Work instructions
Pull out every line of the data below that contains the word "software".
:::
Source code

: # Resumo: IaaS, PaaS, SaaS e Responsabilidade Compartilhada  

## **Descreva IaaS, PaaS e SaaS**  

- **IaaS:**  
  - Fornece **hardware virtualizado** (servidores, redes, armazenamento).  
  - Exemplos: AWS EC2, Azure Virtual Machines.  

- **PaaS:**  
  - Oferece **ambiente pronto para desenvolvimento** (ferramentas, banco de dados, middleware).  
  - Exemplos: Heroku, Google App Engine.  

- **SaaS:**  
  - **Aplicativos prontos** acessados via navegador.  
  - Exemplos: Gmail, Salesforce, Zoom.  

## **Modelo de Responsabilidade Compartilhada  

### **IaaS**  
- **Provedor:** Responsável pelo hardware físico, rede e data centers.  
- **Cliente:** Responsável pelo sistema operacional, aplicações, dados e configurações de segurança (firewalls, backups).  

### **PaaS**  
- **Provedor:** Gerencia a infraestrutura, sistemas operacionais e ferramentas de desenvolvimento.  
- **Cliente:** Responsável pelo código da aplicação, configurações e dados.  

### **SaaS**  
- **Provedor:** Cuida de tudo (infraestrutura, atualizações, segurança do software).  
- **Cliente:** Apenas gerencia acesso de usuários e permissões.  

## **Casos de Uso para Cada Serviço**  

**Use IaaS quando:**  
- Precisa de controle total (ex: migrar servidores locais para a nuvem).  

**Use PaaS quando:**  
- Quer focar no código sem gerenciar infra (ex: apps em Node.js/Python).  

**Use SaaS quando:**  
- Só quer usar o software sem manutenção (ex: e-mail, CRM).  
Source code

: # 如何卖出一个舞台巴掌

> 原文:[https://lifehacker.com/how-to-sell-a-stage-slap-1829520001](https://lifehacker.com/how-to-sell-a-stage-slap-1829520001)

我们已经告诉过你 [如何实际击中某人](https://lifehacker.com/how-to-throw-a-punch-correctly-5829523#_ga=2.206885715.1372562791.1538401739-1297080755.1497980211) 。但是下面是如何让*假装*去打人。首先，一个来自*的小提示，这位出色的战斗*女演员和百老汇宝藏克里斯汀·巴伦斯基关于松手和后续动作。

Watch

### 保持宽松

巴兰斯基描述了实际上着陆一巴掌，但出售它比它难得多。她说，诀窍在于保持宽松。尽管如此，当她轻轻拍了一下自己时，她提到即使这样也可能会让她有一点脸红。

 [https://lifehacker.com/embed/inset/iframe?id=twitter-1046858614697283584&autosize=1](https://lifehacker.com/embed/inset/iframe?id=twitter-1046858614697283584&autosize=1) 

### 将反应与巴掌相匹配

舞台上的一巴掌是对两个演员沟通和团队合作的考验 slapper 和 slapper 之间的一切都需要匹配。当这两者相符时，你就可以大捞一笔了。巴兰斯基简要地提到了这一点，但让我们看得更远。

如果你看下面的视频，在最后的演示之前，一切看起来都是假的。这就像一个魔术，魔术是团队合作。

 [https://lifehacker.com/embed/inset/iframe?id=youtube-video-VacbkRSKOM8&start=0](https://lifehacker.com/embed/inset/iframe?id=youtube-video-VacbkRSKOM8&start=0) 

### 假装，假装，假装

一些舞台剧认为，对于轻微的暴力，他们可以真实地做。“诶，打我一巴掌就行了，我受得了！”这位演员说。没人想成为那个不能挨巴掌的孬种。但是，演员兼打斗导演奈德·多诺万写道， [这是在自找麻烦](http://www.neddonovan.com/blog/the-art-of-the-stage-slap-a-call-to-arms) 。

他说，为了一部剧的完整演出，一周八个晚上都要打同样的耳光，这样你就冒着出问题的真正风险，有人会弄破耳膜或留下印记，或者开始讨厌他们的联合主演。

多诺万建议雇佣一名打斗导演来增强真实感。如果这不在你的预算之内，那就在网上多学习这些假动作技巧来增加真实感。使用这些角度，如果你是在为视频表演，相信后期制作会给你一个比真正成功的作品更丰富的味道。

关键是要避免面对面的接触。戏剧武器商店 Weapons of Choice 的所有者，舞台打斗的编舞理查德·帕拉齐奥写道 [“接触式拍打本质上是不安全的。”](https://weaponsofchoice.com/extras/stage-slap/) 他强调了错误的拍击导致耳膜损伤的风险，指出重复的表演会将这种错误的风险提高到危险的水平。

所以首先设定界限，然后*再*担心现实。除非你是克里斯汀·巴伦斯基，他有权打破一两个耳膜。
:::
Written answer
- **Provedor:** Cuida de tudo (infraestrutura, atualizações, segurança do software).  
- Só quer usar o software sem manutenção (ex: e-mail, CRM).  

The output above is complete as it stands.